Le livre contient des illustrations qui dépeignent à la fois les souvenirs et les réminiscences autour de leurs proches, qu'ils travaillent, jouent au ballon, boivent ou sourient simplement. Ainsi, il dépeint non seulement la douleur face à la violence multiple, mais aussi l'amour et l'humanité avec lesquels les détenus disparus doivent être commémorés. Les auteurs sont sept femmes qui racontent leurs souvenirs, pleins de douleur et de résistance à l'ignominie causée par la dictature civilo-militaire dans le Wallmapu et, surtout, d'amour et de résilience pour se souvenir de ceux qui ne devraient jamais être oubliés.
D'un côté, Elena Huina, accompagnée de sa petite-fille, Débora Astudillo Ramos, raconte les souvenirs de son mari et de leurs deux enfants disparus. Zoila Lincoqueo est décédée sans avoir vu justice pour son fils Nelson, le premier détenu disparu de la région ; son témoignage est en cours d'examen par son fils Hugo Curiñir Lincoqueo. Mercedes Huaiquil se souvient de son mari Don Gervasio, avec qui elle a eu sept fils et filles. De son côté, Lorenza Cheuquepán raconte la vie de son frère, disparu alors qu'il n'avait que 15 ans. Enfin, María et Cecilia Huenante, tante et mère de José Huenante, le premier détenu disparu en démocratie, offrent leurs témoignages.
Affiche de l'Association des proches des détenus, disparus et politiquement exécutés (AFDDyEP) d'Araucanie. Photo: AFDDyEP Araucanie
Ni pardon, ni oubli
Le livre sera présenté en septembre, 50 ans après le coup d'État militaire au Chili, et son objectif est de commémorer les morts de la dictature, mais aussi ceux qui continuent à construire des horizons politiques autour de la dignité et des droits humains. La présentation sera en charge du Centre d'études socioculturelles de l'Université catholique de Temuco et les auteurs eux-mêmes participeront, la plupart appartenant aux communautés mapuche près de Temuco et Puerto Montt.

- **EXERCICE A**
Recopiez sans rien changer les lignes de la liste, depuis son début jusqu'à la ligne qui contient « genus: Eriogonum », celle-ci comprise.

- **DONNÉES FOURNIES**
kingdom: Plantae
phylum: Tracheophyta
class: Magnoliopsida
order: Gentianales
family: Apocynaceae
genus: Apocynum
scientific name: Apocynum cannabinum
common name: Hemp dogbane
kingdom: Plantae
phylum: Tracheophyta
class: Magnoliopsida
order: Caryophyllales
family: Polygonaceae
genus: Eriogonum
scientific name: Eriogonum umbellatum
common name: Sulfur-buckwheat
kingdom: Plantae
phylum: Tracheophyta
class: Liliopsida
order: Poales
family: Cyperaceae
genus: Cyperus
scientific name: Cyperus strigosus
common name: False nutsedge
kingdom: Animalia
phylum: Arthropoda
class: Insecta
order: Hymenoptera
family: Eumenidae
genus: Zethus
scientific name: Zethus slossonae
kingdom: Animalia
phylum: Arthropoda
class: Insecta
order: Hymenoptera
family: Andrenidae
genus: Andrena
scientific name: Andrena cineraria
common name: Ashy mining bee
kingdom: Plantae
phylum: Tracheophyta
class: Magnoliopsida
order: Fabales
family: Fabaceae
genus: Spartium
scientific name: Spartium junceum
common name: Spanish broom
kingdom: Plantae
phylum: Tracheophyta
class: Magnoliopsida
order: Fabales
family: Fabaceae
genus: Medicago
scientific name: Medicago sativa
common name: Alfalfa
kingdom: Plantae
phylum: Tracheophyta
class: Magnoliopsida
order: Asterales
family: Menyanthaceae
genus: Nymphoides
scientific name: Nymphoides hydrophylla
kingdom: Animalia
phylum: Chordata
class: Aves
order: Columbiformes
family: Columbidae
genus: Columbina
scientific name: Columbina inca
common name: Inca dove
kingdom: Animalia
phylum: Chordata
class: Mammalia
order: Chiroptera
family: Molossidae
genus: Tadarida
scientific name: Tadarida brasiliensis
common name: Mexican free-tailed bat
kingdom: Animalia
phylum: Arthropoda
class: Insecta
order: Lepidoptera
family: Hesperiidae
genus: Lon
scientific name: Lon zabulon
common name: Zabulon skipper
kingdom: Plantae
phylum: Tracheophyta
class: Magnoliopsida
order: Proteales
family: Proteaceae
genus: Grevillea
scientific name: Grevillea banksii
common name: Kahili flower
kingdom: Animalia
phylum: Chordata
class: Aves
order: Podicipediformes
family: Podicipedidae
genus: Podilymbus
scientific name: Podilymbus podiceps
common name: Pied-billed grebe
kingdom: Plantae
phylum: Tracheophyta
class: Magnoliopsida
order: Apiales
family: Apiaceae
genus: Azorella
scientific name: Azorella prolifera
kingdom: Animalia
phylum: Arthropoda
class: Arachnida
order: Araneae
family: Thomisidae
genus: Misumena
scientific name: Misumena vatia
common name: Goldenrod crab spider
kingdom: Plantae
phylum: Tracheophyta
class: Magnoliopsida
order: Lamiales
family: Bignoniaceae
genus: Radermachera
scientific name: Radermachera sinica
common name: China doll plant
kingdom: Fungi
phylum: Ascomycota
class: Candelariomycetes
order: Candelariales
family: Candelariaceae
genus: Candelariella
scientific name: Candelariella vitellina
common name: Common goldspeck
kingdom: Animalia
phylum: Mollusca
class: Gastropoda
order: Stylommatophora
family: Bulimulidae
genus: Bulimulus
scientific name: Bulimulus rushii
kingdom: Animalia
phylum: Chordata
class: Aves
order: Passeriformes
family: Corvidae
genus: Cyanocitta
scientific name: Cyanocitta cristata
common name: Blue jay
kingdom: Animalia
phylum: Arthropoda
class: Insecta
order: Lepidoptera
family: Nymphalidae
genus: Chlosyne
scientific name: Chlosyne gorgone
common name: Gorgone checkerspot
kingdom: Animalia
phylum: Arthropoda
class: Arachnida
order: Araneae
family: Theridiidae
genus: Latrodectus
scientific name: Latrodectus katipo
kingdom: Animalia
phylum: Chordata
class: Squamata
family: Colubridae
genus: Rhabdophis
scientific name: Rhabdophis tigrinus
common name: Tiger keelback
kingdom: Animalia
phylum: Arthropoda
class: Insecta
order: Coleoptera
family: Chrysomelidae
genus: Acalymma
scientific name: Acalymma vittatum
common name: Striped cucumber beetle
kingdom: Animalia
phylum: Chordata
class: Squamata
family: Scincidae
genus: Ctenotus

- **EXERCICE B**
Relevez tous les noms de lieux qui apparaissent dans le texte sur le livre de souvenirs.

- **RÉPONSE COMPLÈTE A**
kingdom: Plantae
phylum: Tracheophyta
class: Magnoliopsida
order: Gentianales
family: Apocynaceae
genus: Apocynum
scientific name: Apocynum cannabinum
common name: Hemp dogbane
kingdom: Plantae
phylum: Tracheophyta
class: Magnoliopsida
order: Caryophyllales
family: Polygonaceae
genus: Eriogonum

- **RÉPONSE COMPLÈTE B**
- Wallmapu
- Araucanie
- Chili
- Temuco
- Puerto Montt